La
comedia dell’arte parlementaire
L’éditorial
du n° 11 de PES - Pour l’Emancipation
Sociale
Il en a pourtant usé de la salive,
Macron, ce petit énarque issu des milieux bancaires, il a même reculé sur
certains points mineurs qui, il est vrai, compromettaient les intérêts
corporatistes des notaires et autres huissiers de justice. En catastrophe, face
à la mobilisation des journalistes, il a dû retirer un article liberticide,
interdisant l’investigation dans le milieu des affaires. Deux semaines de
commissions spéciales, trois semaines en séance pour se retrouver, avec cette
majorité éclatée alors même qu’Hollande avait décrété l’union nationale qui,
comme un feu de paille s’est éteinte. Et ce fut le mémorable heurt entre
godillots et frondeurs. Les coups de menton de Valls pour mettre de l’ordre
dans les rangs. Rien n’y fit, de décompte en décompte, il manquait toujours 46
députés adeptes du vote contre ou de l’abstention. La « petite loi »
Macron de grand détricotage des droits allait être retoquée, même si l’on
pouvait compter sur le ralliement de 4 UMP et 8 UDI. Alors, dans une dernière
posture autoritaire mal assurée, Valls en vint à brandir des mesures
disciplinaires et des noms d’oiseaux de fuser au sein des groupes
parlementaires PS : « irresponsables », « immatures »,
« nuisibles ». Et face à cette comédie pitoyable, le député du Tarn, Jacques
Valay, de s’apitoyer : « Autrefois,
tout était verrouillé, aujourd’hui, tout est vérolé ». Le 19 février,
face à la gravité rocambolesque de la situation, un conseil des ministres
convoqué en urgence décida que le compte n’y était pas, il fallait recompter.
Peine perdue à 16h15, Valls téléphona à Hollande, lui signifiant qu’en matière
d’additions, c’était le zéro pointé. A 17h, le 1er ministre
d’opérette qui n’avait pu convaincre quelques récalcitrants, engageait la procédure
du 49-3 et le texte de loi fut adopté sans vote.
Mais la comédie allait se
poursuivre : motion de censure déposée par la droite, divisions des élus
du Front de Gauche, admonestations de Mélenchon tempêtant contre le manque de
concertation puis comme d’autres, se ravisant : on ne peut pas voter une
motion de censure qui, dans ses attendus, demande encore plus de réformes
libérales ! Et impossible de trouver 58 députés pour en déposer une autre…
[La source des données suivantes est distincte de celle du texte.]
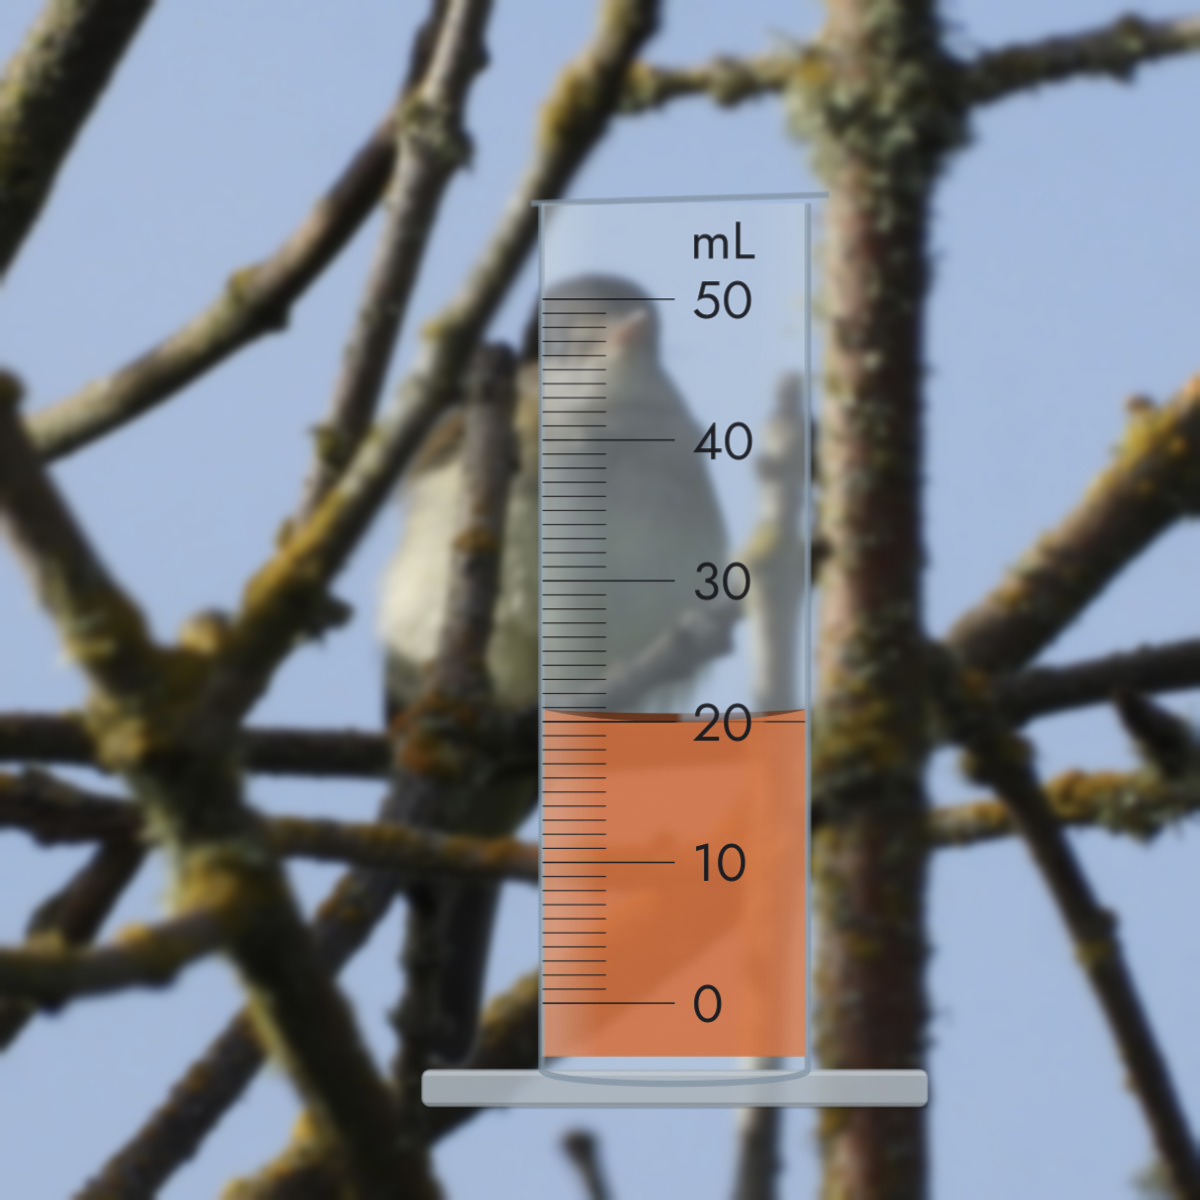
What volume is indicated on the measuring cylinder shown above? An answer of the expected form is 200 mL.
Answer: 20 mL
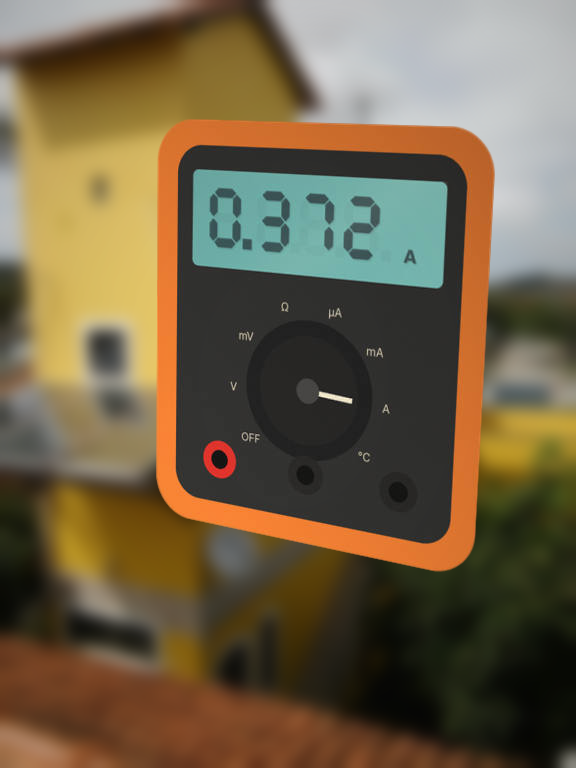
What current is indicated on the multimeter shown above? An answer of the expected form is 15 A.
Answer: 0.372 A
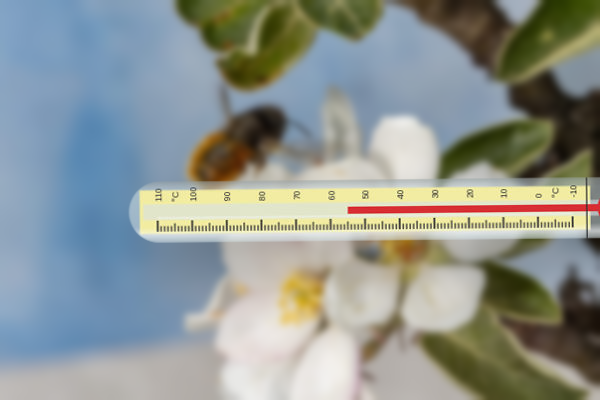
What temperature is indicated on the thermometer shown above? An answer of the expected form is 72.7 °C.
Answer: 55 °C
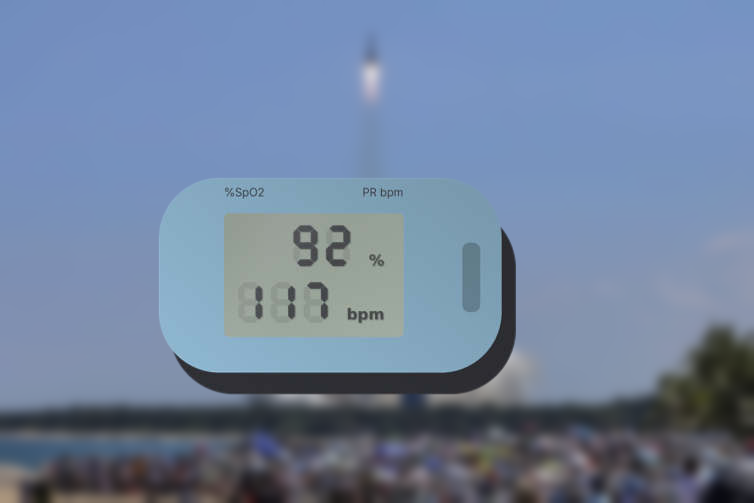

de « gauche ». La motion de censure de la droite connut
néanmoins les ralliements insuffisants de 6 voix du Front de gauche et d’une
écolo. Mais, la farce risque de se poursuivre au Sénat en avril avant de
revenir à l’Assemblée nationale pour finir en commission mixte. D’ici là, la
loi Rebsamen de détricotage des droits du travail risque de provoquer d’autres
remous du plus mauvais effet pour l’avenir du parti de droite qui se dit de
gauche et n’ose pas (encore !) prôner l’union sacrée avec l’UMP à l’image
de ce que fit le Pasok en Grèce. Les manifestations prévues en avril contre les
politiques d’austérité, la Berezina électorale annoncée, les ralliements de
notables UMP et UDI au FN, promettent des jours agités à la caste qui tient à
ses places. Quant à l’UMP divisée, en faillite financière, on la voit mal être
capable de rigueur à moins que cela soit sous la férule de Merkel et, qui sait,
de la troïka. Quant au Front de gauche, laissons la parole à Mélenchon :
« c’est un cartel de partis sans
ancrage de masse, ni de volonté d’en avoir ». Bref, l’ingouvernementabilité
a encore de beaux jours devant elle… pourvu qu’elle fasse prendre conscience au
plus grand nombre qu’ils sont les vrais acteurs du changement social.